Merciful Mess

Merciful Mess

I love sharing personal lessons from my life in hopes that others can learn from my mistakes.  To me, it is a way to redeem those painful experiences, making all things work together for good (Romans 8:28).  The story I share here was a huge “life lesson” to me.  I gained much wisdom in regard to friendships after having gone through this experience.

Several years ago, a lady started attending our church.  I kept hearing from other people how fast she was growing in the Lord, how awesome she was, and how on fire for the Lord she was.  I thought, “I ought to befriend this gal.  She sounds really neat!”  That was my first mistake.  I took someone else’s word on this person, rather than seeking God’s will on whether or not I should befriend her.

It turns out that this gal was into witchcraft.  She was using her wiles and all kinds of manipulation on everyone in the church.  She caused division in the church and basically destroyed our deliverance ministry.  Had I not gotten wise to her devices, I think she would have destroyed my marriage with her lies.

Shortly after I cut off this unhealthy friendship, I read in Proverbs 12:26 where a righteous person is cautious in friendship.  I also saw in the next chapter where a person who walks with the wise becomes wise, but if you are a companion of fools, you will suffer harm.  I can not begin to tell you how much I wish I had known these verses before I met this woman.  I suffered MUCH harm because I was not cautious in friendship.
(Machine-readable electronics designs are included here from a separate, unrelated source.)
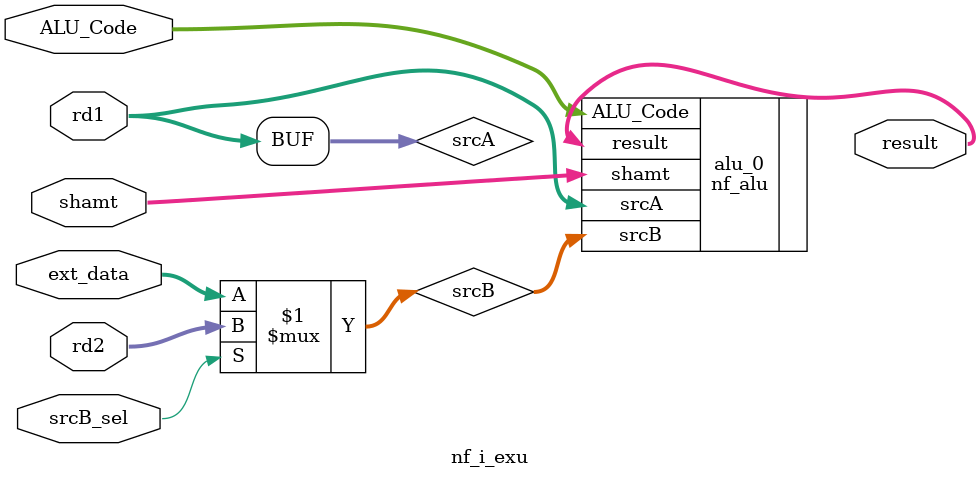
<source format=sv>
/*
*  File            :   nf_i_exu.sv
*  Autor           :   Vlasov D.V.
*  Data            :   2019.01.10
*  Language        :   SystemVerilog
*  Description     :   This is instruction execution unit
*  Copyright(c)    :   2018 - 2019 Vlasov D.V.
*/

`include "nf_settings.svh"

module nf_i_exu
(
    input   logic   [31 : 0]    rd1,        // read data from reg file (port1)
    input   logic   [31 : 0]    rd2,        // read data from reg file (port2)
    input   logic   [31 : 0]    ext_data,   // sign extended immediate data
    input   logic   [0  : 0]    srcB_sel,   // source enable signal for ALU
    input   logic   [4  : 0]    shamt,      // for shift operations
    input   logic   [31 : 0]    ALU_Code,   // code for ALU
    output  logic   [31 : 0]    result      // result of ALU operation
);
    // wires for ALU inputs
    logic   [31 : 0]    srcA;
    logic   [31 : 0]    srcB;
    // assign's ALU signals
    assign  srcA = rd1;
    assign  srcB = srcB_sel ? rd2 : ext_data;
    // creating ALU unit
    nf_alu alu_0
    (
        .srcA           ( srcA          ),  // source A for ALU unit
        .srcB           ( srcB          ),  // source B for ALU unit
        .shamt          ( shamt         ),  // for shift operation
        .ALU_Code       ( ALU_Code      ),  // ALU code from control unit
        .result         ( result        )   // result of ALU operation
    );

endmodule : nf_i_exu

</source>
We live in a world where people need mercy.  For those who truly have a God-given gift of showing mercy to others, it can leave us vulnerable to being used or manipulated by others if we fail to counter mercy with discernment.  I encountered this with the woman who was attending our church.  While I was trying to show mercy to her, I was doing it on the say-so of other people.  What I ended up making was a merciful mess because God had not called me to show mercy to this woman.

Many times, I think those who operate freely in the gift of mercy may feel like they need to befriend everybody they meet.  Since we are to be cautious in friendship, it is clearly not God’s will for us to be close friends with every single person we meet.  We need to discern whom God wants us to have for our close friends.

When we choose to base our friendships on God’s principles, it might stir up controversy from those who don’t live by these principles.  We may be accused of being judgmental, when in fact, we are simply being cautious in friendship.  There is a huge difference between the two.  Since bad company corrupts good character, we should earnestly desire God’s will in our friendships (First Corinthians 15:33).

Are you making a merciful mess in any of your friendships?